WORK INSTRUCTIONS: Scan the material for the word "KiCad", and copy each line where it shows up.

PROVIDED RECORDS:
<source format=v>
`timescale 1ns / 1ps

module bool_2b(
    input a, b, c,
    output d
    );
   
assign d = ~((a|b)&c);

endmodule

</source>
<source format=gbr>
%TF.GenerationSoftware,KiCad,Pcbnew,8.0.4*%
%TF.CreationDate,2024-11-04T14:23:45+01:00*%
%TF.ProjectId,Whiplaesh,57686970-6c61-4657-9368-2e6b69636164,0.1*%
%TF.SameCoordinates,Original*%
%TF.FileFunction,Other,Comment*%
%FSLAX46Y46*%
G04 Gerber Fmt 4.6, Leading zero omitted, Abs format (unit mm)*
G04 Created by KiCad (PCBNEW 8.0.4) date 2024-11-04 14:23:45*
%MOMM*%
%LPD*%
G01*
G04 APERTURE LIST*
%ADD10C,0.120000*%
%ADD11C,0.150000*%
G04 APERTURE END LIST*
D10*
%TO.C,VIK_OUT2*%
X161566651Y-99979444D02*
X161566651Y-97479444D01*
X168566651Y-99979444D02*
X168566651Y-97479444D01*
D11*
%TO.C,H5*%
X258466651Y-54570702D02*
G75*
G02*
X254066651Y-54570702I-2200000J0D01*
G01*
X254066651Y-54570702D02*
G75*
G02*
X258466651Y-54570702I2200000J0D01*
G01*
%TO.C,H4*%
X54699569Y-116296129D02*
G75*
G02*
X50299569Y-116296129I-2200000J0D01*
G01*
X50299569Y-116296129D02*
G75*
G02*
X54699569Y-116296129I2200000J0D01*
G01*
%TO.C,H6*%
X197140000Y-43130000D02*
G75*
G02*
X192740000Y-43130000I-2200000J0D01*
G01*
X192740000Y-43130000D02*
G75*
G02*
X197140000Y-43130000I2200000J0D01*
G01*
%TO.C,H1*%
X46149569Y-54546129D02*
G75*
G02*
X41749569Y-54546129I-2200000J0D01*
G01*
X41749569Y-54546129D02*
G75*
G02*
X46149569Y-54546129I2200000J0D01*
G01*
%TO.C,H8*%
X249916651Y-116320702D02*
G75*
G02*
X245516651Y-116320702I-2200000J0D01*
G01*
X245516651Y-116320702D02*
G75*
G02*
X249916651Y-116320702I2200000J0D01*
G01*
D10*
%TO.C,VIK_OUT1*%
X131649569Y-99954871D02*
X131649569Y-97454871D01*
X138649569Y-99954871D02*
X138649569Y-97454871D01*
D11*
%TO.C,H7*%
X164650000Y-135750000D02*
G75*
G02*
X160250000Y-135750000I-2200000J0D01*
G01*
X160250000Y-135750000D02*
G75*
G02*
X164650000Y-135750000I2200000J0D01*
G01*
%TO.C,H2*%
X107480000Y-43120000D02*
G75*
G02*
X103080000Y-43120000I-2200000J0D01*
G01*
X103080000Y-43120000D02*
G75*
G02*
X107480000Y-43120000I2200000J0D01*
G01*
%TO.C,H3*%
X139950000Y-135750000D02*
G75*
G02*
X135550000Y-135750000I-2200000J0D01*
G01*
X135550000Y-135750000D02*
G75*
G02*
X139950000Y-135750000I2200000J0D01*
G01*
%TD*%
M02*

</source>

==

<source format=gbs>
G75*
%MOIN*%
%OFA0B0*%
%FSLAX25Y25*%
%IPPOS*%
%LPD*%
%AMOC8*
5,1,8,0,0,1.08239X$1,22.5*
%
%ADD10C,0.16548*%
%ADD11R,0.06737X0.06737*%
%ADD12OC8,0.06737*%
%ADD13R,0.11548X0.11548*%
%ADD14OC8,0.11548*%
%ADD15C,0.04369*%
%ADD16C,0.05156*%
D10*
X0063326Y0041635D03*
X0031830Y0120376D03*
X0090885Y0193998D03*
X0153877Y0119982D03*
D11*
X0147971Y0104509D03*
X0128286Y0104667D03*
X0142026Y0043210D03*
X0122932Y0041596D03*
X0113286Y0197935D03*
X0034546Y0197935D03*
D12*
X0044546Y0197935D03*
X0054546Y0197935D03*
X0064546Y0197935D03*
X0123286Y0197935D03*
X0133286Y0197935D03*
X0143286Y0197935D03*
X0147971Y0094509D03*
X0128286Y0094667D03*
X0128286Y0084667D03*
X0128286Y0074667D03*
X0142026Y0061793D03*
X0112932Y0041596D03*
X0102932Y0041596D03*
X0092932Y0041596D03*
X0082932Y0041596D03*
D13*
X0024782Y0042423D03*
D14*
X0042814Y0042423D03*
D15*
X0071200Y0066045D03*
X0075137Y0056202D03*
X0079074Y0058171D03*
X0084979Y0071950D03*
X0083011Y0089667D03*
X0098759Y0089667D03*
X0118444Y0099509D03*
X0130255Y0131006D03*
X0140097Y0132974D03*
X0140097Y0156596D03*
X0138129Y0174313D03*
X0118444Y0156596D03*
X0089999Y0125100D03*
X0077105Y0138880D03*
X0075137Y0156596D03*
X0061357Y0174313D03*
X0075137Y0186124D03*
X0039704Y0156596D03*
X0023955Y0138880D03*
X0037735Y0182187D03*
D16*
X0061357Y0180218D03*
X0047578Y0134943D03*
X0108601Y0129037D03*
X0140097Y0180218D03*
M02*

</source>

RESULT:
%TF.GenerationSoftware,KiCad,Pcbnew,8.0.4*%
G04 Created by KiCad (PCBNEW 8.0.4) date 2024-11-04 14:23:45*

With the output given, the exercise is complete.